This post is sponsored by Sprint.
After watching Cincinnati's win, while spending the remainder of your Sunday afternoon watching football with your orange thunder-banging Cheetos fingers wondering if the joy of winning outweighs the concern of the passing offense, surely you wondered who, if anyone, should be given a game ball. It can be a player or a coach. Would you entertain giving the award to Kevin Huber, who radically dictated Carolina's field position? The defense should be recognized for redefining the word awesome. But which defensive player would you recognize? Did one player rise above the others, or was the defense truly a combined effort? What about Leon Hall, who spent most of Sunday covering Steve Smith, intercepting a pass and shutting down Smith until there was just over nine minutes left in the game?
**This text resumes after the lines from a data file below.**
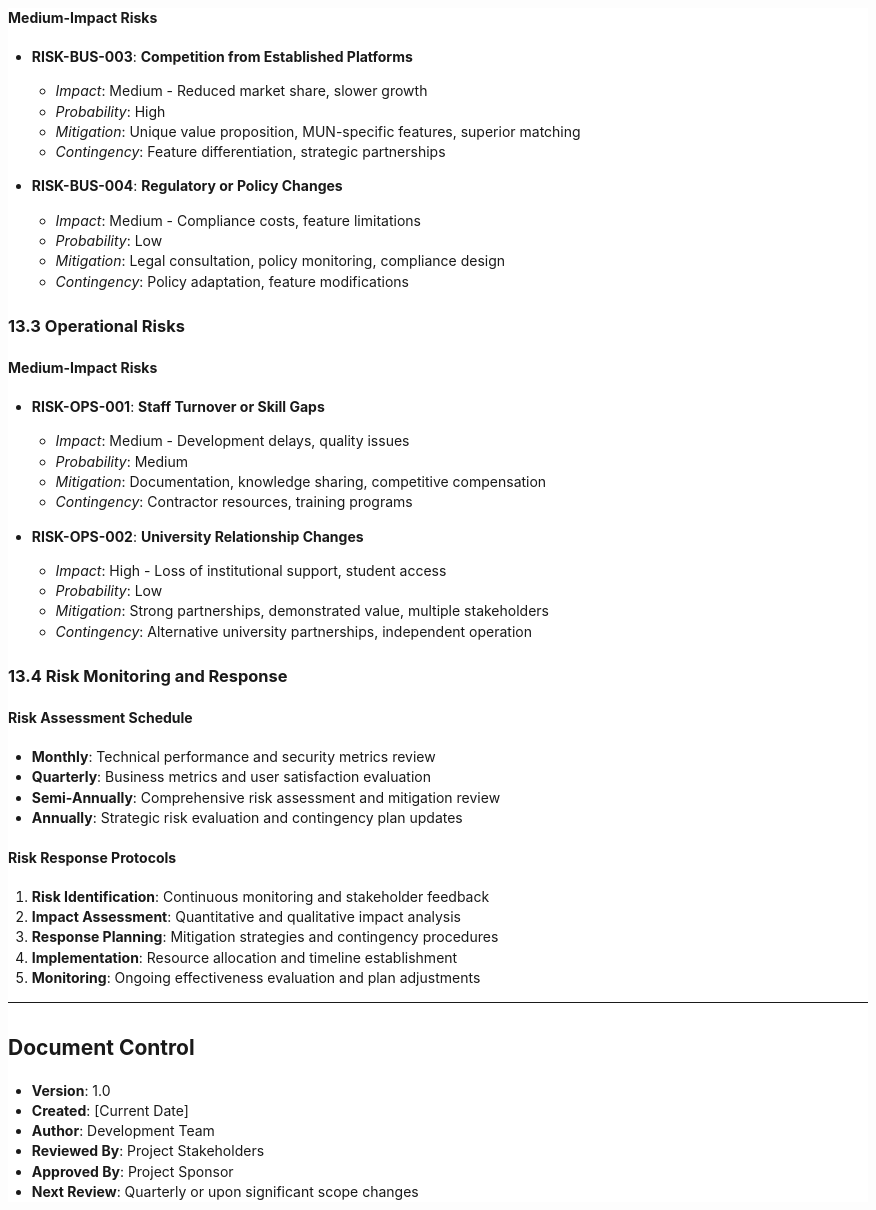 #### Medium-Impact Risks
- **RISK-BUS-003**: **Competition from Established Platforms**
  - *Impact*: Medium - Reduced market share, slower growth
  - *Probability*: High
  - *Mitigation*: Unique value proposition, MUN-specific features, superior matching
  - *Contingency*: Feature differentiation, strategic partnerships

- **RISK-BUS-004**: **Regulatory or Policy Changes**
  - *Impact*: Medium - Compliance costs, feature limitations
  - *Probability*: Low
  - *Mitigation*: Legal consultation, policy monitoring, compliance design
  - *Contingency*: Policy adaptation, feature modifications

### 13.3 Operational Risks

#### Medium-Impact Risks
- **RISK-OPS-001**: **Staff Turnover or Skill Gaps**
  - *Impact*: Medium - Development delays, quality issues
  - *Probability*: Medium
  - *Mitigation*: Documentation, knowledge sharing, competitive compensation
  - *Contingency*: Contractor resources, training programs

- **RISK-OPS-002**: **University Relationship Changes**
  - *Impact*: High - Loss of institutional support, student access
  - *Probability*: Low
  - *Mitigation*: Strong partnerships, demonstrated value, multiple stakeholders
  - *Contingency*: Alternative university partnerships, independent operation

### 13.4 Risk Monitoring and Response

#### Risk Assessment Schedule
- **Monthly**: Technical performance and security metrics review
- **Quarterly**: Business metrics and user satisfaction evaluation  
- **Semi-Annually**: Comprehensive risk assessment and mitigation review
- **Annually**: Strategic risk evaluation and contingency plan updates

#### Risk Response Protocols
1. **Risk Identification**: Continuous monitoring and stakeholder feedback
2. **Impact Assessment**: Quantitative and qualitative impact analysis
3. **Response Planning**: Mitigation strategies and contingency procedures
4. **Implementation**: Resource allocation and timeline establishment
5. **Monitoring**: Ongoing effectiveness evaluation and plan adjustments

---

## Document Control

- **Version**: 1.0
- **Created**: [Current Date]
- **Author**: Development Team
- **Reviewed By**: Project Stakeholders
- **Approved By**: Project Sponsor
- **Next Review**: Quarterly or upon significant scope changes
What about Cedric Benson, who became the first Bengals player to record a rushing and receiving touchdown since Corey Dillon did it against the Detroit Lions on October 28, 2001.
Any one of them are worthy candidates.
This week we're giving credit where its due. With a rookie quarterback and a rushing offense that's historically dominated games, rushing for 140 yards rushing in nine games and over 240 yards in three games in 2009, the Bengals defense spent all week talking about tackling and defending against the run. Cincinnati did just that, holding the Panthers rushing offense to a season-low 87 yards rushing. Well, a season-low by two yards. Cincinnati also forced four turnovers -- interception and three fumbles (most since recovering four against the Baltimore Ravens on November 11, 2007) -- allowed only two of 11 third down conversions and 4.6 yards/play all of the while holding the opposing quarterback to a completion percentage less than 50%.
Our Game Ball of the Week goes to Bengals defensive coordinator Mike Zimmer, for game-planning by confusing a rookie quarterback, being the defensive coordinator of a unit that generated four turnovers and stalled many drives on third downs.